请接着下面这篇互信息估计实验文章的最后一句续写下去。

● **选定段落**:
################

Mutual Information Maximization - Experiments

字数统计: 3k阅读时长: 16 min

 2020/05/13   Share

Materials

MI Estimation

Correlated gaussian variables

Let $(X, Y)^T$ be a zero-mean Gaussian random vector with covariance matrix given by

$\mathbf{C}=\left(\begin{array}{cc}\sigma^{2} & \rho \sigma^{2} \\ \rho \sigma^{2} & \sigma^{2}\end{array}\right)$

Then the theoratical MI of the correated Gaussian distribution is given by

$\begin{align} I(X ; Y) &=h(Y)-h(Y | X) \\ &=h(Y)+h(X)-h(X, Y) \\ &=-\frac{1}{2} \ln \left(1-\rho^{2}\right) \end{align}$

需要注意的是，材料当中给出的公式是$\log$，但这log表示的就是以自然对数为底的，这一点和numpy中的log函数规范一致，即log2才表示已2为底的取对数。接着我们通过numpy简单生成correlated guassian samples.

mean = [0, 0]
cov = [[1, 0.6], [0.6,1]]
ro = cov[0][1] / cov[1][1]
mi = -0.5 * np.log(1-ro**2)

X, Y = np.random.multivariate_normal(mean, cov, 500).T
plt.plot(X, Y, '.')
plt.axis('equal')
plt.title('true-mi = {:.4}'.format(mi))
plt.show()

从而我们得到了一个带有Ground-truth MI的样本.

MI estimation with linear discriminator

We built a Linear-Discriminator-based MI estimator from scratch，其中采用的优化方法是梯度下降法。Linear discriminator会将两个sample $(a_n, b_n)$ 进行concatenation，通过一个简单的线性层即可就产生出scalar output. 因为是最简单的模型所以我们可以根据公式直接计算出每一步梯度的函数表示（具体看 KLD_estimate 和 gradient_descent 函数）。

class MIEstimator:
    def __init__(self, X, Y, lr=0.01):
        """
        X: N * D1
        Y: N * D2
        w: (D1+D2+1) * 1
        """
        N = len(X)
#         x_join_y = np.hstack([X, Y, np.ones([N,1])])
        x_join_y = np.hstack([X, Y])

#         x_prod_y = np.hstack([X, Y_, np.ones([N,1])])
        Y_ = np.vstack([np.array(Y) for _ in range(5)])

################

(数据文件的一部分)
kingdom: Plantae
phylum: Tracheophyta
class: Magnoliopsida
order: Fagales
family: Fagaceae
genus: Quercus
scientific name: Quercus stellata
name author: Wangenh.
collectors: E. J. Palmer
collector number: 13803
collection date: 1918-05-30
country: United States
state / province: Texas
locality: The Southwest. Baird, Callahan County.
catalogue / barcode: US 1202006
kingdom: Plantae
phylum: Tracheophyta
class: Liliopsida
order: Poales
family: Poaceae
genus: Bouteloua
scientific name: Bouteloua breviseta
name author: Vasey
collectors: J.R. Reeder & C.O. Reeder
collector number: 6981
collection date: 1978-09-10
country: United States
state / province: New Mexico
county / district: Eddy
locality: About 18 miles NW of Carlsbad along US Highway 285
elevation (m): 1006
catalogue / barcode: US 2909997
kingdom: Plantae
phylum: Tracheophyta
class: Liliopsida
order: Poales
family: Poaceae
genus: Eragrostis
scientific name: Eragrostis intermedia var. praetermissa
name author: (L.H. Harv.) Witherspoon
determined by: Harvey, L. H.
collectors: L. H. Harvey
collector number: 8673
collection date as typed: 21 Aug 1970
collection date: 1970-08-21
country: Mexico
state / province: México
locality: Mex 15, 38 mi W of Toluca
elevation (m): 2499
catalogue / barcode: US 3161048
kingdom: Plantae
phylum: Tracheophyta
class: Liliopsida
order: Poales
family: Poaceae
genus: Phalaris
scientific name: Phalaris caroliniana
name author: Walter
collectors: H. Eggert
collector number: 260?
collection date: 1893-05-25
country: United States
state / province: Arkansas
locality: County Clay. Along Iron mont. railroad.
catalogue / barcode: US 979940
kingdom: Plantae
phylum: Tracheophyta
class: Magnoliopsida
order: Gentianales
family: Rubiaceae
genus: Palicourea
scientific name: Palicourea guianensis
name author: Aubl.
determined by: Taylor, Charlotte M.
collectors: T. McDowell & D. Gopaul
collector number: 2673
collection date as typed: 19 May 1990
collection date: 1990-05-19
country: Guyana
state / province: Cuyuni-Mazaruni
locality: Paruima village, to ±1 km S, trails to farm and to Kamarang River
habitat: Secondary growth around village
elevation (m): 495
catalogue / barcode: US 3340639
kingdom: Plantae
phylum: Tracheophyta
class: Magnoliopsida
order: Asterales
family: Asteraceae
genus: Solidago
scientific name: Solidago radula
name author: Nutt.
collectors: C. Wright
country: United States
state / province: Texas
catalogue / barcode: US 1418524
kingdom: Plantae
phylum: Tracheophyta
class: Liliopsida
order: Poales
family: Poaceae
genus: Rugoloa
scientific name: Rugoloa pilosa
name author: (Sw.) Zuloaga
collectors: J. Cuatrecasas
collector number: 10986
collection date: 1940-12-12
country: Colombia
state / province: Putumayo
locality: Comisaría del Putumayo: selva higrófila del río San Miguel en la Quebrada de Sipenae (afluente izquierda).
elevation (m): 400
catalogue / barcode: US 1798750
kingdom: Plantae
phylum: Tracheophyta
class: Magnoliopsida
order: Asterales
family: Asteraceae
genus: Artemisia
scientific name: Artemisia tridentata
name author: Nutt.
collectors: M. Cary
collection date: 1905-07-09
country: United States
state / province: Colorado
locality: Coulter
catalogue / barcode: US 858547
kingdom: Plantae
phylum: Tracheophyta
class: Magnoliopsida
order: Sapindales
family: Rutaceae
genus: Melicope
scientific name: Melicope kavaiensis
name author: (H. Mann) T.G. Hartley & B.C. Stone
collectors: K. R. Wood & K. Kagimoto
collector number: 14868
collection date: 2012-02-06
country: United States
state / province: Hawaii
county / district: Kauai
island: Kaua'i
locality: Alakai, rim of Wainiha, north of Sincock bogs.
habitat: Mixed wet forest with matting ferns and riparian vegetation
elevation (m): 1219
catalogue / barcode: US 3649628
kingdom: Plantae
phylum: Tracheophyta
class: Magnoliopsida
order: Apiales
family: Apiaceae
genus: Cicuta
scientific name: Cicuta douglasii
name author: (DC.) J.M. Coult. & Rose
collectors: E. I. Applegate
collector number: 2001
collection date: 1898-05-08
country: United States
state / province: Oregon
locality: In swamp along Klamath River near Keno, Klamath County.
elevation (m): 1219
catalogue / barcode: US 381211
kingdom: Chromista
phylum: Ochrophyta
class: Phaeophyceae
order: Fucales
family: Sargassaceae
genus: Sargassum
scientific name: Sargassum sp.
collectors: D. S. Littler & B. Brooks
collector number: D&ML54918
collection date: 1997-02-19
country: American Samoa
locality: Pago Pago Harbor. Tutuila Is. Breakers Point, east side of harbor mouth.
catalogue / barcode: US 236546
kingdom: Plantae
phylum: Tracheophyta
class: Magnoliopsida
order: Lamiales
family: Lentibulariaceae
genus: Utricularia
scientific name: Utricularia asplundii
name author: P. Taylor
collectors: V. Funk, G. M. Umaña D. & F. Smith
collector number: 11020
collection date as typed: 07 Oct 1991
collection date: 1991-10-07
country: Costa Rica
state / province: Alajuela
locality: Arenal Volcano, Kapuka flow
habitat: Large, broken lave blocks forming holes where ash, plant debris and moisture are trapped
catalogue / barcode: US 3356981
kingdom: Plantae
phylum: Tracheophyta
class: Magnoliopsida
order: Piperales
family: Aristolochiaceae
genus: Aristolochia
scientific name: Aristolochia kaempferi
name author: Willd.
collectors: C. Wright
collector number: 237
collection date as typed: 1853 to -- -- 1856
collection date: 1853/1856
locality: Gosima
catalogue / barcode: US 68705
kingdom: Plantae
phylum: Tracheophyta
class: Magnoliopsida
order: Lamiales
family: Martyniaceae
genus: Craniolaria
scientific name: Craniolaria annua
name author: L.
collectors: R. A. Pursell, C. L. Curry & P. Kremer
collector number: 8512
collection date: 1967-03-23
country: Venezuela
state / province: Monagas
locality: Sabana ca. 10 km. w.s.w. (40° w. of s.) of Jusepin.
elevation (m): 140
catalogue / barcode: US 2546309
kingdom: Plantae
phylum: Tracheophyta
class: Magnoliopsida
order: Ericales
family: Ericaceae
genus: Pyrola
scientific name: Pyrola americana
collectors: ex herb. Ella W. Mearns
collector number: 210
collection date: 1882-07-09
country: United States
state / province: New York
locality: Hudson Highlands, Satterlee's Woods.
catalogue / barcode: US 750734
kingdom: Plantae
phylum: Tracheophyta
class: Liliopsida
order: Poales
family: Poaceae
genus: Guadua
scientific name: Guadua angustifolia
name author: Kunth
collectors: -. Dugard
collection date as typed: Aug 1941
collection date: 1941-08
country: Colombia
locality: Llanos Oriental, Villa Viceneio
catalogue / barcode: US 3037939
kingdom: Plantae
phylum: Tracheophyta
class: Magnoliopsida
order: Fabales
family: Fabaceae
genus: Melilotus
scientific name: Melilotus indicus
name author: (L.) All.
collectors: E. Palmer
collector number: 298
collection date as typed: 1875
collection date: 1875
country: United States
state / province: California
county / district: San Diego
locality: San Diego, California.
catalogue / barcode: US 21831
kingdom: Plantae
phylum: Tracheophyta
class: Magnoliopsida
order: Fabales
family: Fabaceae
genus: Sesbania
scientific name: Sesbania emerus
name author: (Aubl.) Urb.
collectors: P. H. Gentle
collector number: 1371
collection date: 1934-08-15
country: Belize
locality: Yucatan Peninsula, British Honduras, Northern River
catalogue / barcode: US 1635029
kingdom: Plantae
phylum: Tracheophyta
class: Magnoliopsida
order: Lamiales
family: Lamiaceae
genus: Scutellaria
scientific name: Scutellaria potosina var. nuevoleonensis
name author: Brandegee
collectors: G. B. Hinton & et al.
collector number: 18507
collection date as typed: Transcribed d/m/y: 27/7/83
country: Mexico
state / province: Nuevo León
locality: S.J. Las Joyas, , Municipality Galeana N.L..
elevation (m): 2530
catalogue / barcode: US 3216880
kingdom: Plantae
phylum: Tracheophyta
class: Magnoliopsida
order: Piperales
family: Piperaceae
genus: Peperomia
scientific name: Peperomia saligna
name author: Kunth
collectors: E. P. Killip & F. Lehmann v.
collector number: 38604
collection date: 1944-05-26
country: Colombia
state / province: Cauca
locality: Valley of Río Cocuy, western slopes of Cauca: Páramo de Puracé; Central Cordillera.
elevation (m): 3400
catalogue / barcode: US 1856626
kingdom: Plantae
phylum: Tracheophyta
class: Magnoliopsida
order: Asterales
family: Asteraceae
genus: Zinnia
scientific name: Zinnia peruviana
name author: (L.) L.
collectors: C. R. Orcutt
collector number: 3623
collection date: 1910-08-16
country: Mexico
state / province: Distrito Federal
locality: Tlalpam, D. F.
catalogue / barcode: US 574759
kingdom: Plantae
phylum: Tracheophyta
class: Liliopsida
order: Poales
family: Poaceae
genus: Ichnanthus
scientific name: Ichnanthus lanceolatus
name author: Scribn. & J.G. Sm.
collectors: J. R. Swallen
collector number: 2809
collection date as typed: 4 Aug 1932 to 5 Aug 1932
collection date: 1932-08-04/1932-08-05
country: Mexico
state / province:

################

● **本题输出**:
        np.random.shuffle(Y_)
        x_prod_y = np.hstack([np.vstack([np.array(X) for _ in range(5)]), Y_])
        
        w = np.ones(shape=[x_join_y.shape[1], 1])
        
        self.N = N
        self.x_join_y = x_join_y
        self.x_prod_y = x_prod_y
        self.w = w
        self.lr = lr
    
    @property
    def KLD_estimate(self):
        res =  np.matmul(self.x_join_y, self.w).mean()
        res -= np.log2(np.exp(np.matmul(self.x_prod_y, self.w)).mean())
        return res
    
    def grad_descent(self):
        delta_w = self.x_join_y.mean(axis=0, keepdims=True).T

        exp_fx = np.exp(np.matmul(self.x_prod_y, self.w))
        last_item = 1/np.log(2) * 1/exp_fx.sum() * np.matmul(self.x_prod_y.T, exp_fx)

        delta_w -= last_item
        self.delta_w = delta_w

        self.w += delta_w * self.lr
    
    def optimize(self):
        for _ in range(1000):
            self.grad_descent()
            print('------------------')
            print(self.KLD_estimate)
        
        return self.KLD_estimate

通过实验我们发现，简单的linear discriminator不能够完成MI Estimation的任务（几乎拟合的点都在0左右）。同时还有一个不符合常规的情况，那就是如果我们给这个线性模型加上bias，则bias项的gradient将会变成常数（可以数学推导），使得estimation无限增大。这说明了$sup$在所有函数中找到最优函数是一件非常困难的事情，使用更加复杂的模型来做estimation才是正确的道路。

MI estimation with neural networks

为了使用更加复杂的非线性函数，我们使用github for MINE中pytorch实现Neural Estimation for MI的代码.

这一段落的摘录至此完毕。